TASK REQUIREMENTS:
Reproduce the records below verbatim, from the line containing "How many series are shown in this chart?" through the end of the records, omitting the pictures.

┄┄┄┄┄┄┄┄┄┄

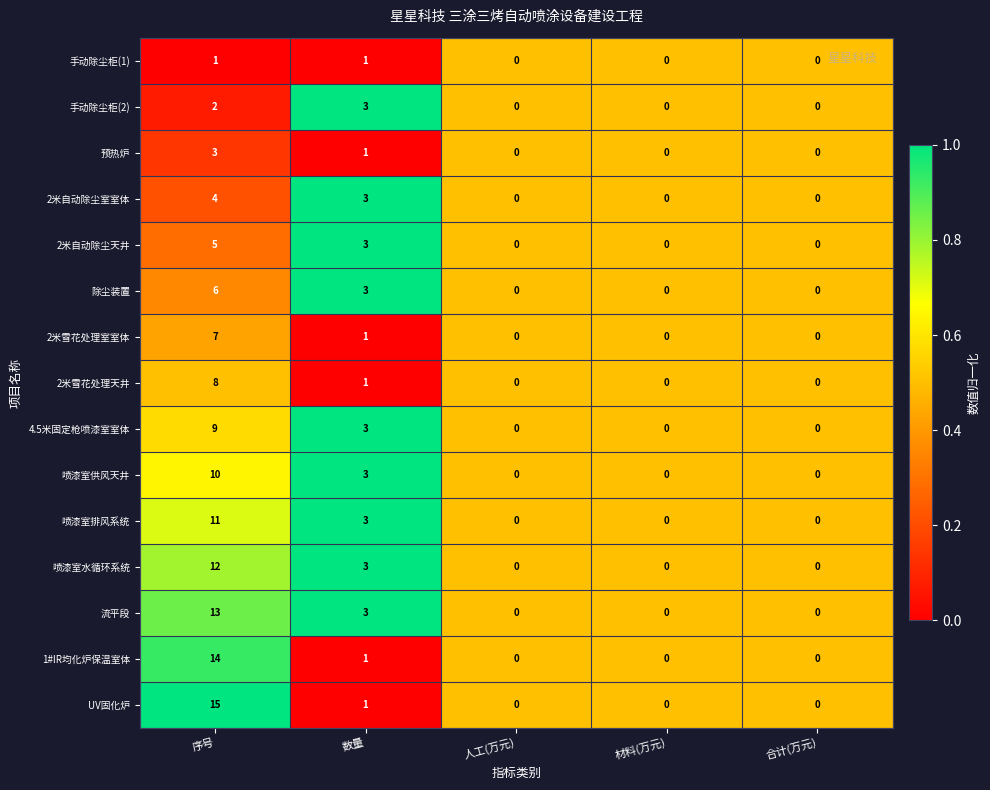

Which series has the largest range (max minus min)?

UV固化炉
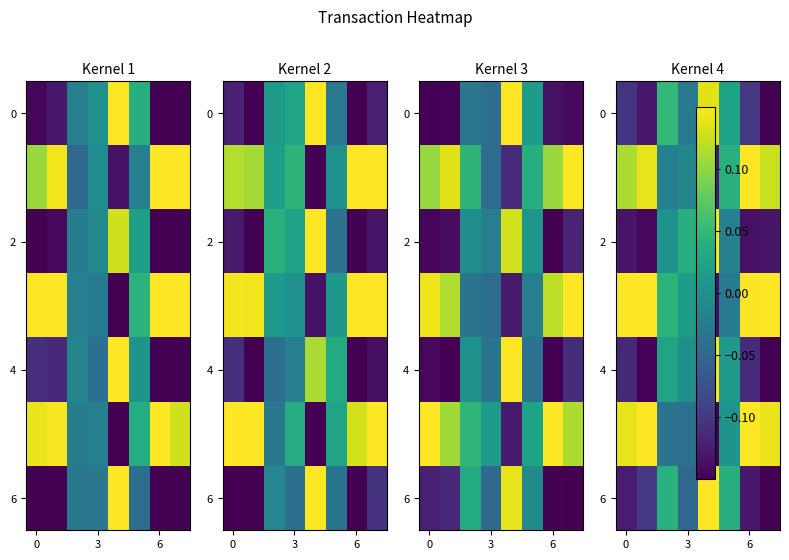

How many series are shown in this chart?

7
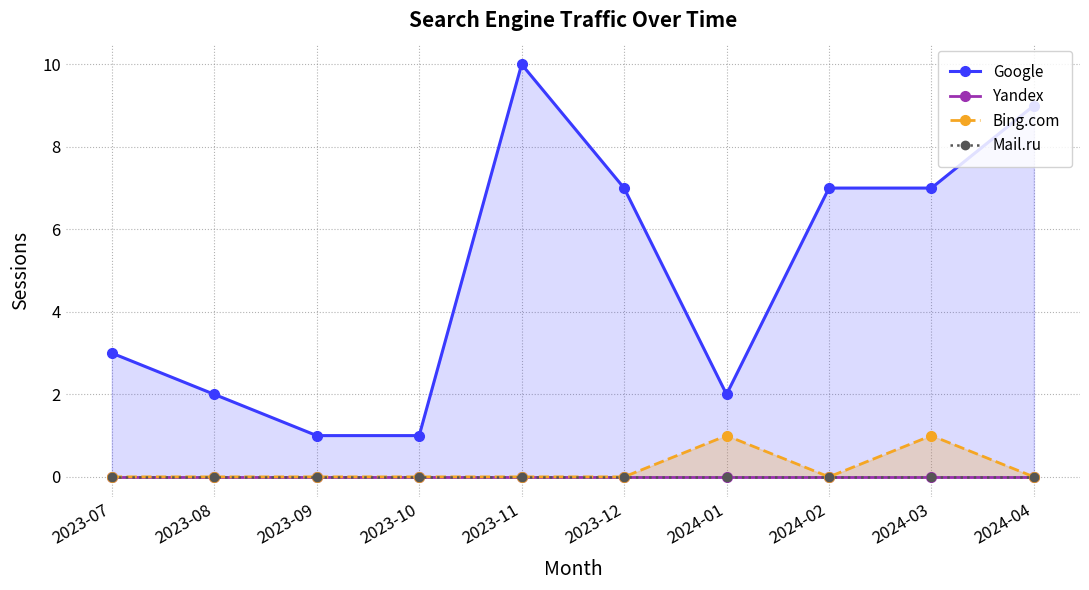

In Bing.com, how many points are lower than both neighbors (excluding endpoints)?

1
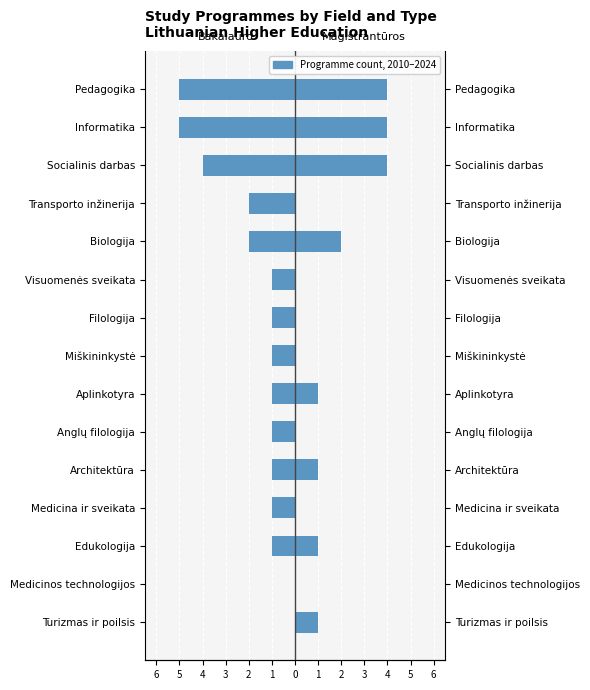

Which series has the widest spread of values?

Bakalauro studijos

┄┄┄┄┄┄┄┄┄┄

RESPONSE AREA:
How many series are shown in this chart?

7

In Bing.com, how many points are lower than both neighbors (excluding endpoints)?

1

Which series has the widest spread of values?

Bakalauro studijos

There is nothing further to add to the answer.